Why do Republicans oppose food-safety laws?
In a major step toward an overhaul of the nation’s food safety system, the House of Representatives passed legislation on Thursday to require more frequent inspections of processing plants and give the government the authority to order the recall of tainted foods.
“No legislation like this has moved forward this far in decades to overhaul the food safety laws,” said Erik D. Olson, director of food and consumer product safety issues at the Pew Charitable Trusts. “It’s a pretty historic moment.”
House passage sets the stage for the Senate to take up the issue, though probably not until the fall. The Obama administration has voiced strong support for a comprehensive food safety revamping.
The bill passed the House on a vote of 283 to 142. Democratic support was overwhelming, but Republicans were split, with 54 voting in favor and 122 against…
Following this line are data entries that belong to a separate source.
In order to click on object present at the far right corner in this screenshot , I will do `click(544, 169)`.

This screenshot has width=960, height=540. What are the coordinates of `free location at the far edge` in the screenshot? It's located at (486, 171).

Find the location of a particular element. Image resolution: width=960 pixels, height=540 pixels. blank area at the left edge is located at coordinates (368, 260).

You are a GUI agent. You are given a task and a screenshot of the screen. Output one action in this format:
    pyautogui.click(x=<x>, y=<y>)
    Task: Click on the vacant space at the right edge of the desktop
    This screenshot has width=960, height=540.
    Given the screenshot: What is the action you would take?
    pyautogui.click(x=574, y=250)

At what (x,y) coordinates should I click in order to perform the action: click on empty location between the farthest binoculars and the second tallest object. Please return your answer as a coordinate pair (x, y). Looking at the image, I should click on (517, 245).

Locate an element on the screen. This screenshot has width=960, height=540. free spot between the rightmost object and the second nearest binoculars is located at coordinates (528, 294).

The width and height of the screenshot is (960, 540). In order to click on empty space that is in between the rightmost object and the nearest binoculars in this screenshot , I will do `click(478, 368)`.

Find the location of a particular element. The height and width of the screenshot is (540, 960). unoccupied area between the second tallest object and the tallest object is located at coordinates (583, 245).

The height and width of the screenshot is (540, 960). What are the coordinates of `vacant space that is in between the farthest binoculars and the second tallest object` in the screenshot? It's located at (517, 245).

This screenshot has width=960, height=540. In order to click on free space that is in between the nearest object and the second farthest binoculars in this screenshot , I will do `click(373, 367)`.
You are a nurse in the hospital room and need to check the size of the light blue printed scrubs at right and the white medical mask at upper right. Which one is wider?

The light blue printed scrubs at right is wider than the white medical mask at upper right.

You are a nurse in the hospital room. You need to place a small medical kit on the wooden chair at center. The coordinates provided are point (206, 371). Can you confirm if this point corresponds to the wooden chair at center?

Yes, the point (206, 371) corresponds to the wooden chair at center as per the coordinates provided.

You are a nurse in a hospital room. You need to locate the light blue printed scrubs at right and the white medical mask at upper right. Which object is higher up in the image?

The measure would also give the agency the power to order recalls of tainted food. Under its current authority, it can only ask companies to recall their food products.
Among the bill’s other provisions are heightened inspection requirements on imported foods, a mandate that records of processing plants be made available to inspectors and investigators, and a requirement that processing plants develop elaborate safety plans meant to head off problems before they arise.
In addition, the bill would direct the F.D.A. to create a system that would better trace food products and ingredients, as a way of quickly getting to the source of future outbreaks of food-borne illness.
Food-borne illness, sickness and disease resulting from contaminated food is one of those topics that gets a response from our readers every time we post on the topic. Americans are sick and tired of being told that we have the best food-production and distribution system in the world – which is true BTW – but, there’s “just been some little slip-up” that’s causing a problem.
Just about every bad food story we’ve covered in recent years has carelessness and cover-ups rooted in maximizing profit. When the latter becomes more important than the health of consumers, families – and attempts to remedy the situation are opposed by politicians in the name of whatever they choose as window-dressing – the smell is still one of corruption.